San Antonio Spurs legend David Robinson isn’t trying to rain on the Golden State Warriors’ superteam parade. He just wants you, and them, to know this feeling of Nirvana won’t last forever.
As The Admiral told Complex’s Zach Frydenlund (h/t Bleacher Report):
“It takes time, you look at what happened with LeBron, Wade, and Bosh. It took them a year or two to get their legs underneath them and figure things out and even then that run was relatively short,” he mentioned. “So if you’re able to put together a team like this, you’re generally going to have a short window because you can’t pay all those guys to keep them together. There’s the short window that’s going to end relatively quickly and it’s not as easy as going out to play.”

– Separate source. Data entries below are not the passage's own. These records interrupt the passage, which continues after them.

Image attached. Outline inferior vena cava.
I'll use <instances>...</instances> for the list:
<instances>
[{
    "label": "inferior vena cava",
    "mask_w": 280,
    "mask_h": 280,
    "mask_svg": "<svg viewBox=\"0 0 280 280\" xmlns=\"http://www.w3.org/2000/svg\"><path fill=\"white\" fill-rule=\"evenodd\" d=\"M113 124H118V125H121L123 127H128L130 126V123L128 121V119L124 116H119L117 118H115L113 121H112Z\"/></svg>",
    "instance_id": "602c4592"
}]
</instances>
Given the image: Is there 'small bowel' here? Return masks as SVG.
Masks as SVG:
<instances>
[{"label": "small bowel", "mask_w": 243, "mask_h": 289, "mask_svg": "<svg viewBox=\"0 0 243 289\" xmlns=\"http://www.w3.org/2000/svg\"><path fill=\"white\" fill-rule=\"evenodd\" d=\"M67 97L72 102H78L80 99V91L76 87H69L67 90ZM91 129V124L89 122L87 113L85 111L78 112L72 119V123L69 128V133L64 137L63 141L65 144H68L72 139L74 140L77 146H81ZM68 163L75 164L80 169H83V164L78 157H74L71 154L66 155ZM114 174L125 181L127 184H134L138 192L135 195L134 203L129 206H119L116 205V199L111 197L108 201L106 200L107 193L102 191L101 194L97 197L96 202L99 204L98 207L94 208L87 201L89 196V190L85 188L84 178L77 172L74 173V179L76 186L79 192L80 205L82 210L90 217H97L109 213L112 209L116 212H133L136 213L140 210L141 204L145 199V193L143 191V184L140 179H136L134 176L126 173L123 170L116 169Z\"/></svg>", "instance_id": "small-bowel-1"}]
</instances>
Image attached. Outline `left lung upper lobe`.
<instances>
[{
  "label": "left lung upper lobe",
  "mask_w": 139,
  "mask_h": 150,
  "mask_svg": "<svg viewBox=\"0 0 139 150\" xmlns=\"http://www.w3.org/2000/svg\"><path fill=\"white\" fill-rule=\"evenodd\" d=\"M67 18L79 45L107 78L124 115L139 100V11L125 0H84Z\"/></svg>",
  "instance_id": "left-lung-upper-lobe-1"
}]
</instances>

Robinson makes two valid points, the first of which is that there will be a learning curve in Oakland. On paper, Stephen Curry, Kevin Durant, Draymond Green and Klay Thompson just fit. But formations of this magnitude take time to gel. Each of the Warriors’ key pieces must learn how to play off one another. The team may hit its stride at some point next season, but in all likelihood, it won’t be right away.
The second point from Robinson is that Golden State’s title window is not forever. It may not even be open long enough to forge a dynasty. It sounds crazy to say now, before the Core Four has even played a game together, but it’s the truth.
Assuming Curry signs a five-year super max next summer and Durant puts pen to paper on a four-year deal, both of which we’ll presume have player options before the final season, the Warriors won’t have to worry about re-signing any of their Core Four for two years.
After two years, in 2019, Thompson will be a free agent. And then Green is slated for free agency in 2020. And then Durant would, theoretically, be able to hit the open market in 2021. He would be followed by Curry in 2022. So keeping this band together beyond, say, 2019 is going to get hella expensive, and that’s with all of these guys entering or firmly entrenched in the back end of their primes. This is also before factoring in contracts for supporting role players.
This isn’t meant to be some hyperbolic death knell for the Warriors’ future. Robinson’s point is unsettling, but it’s legitimate: Golden State’s infrastructure is not forever.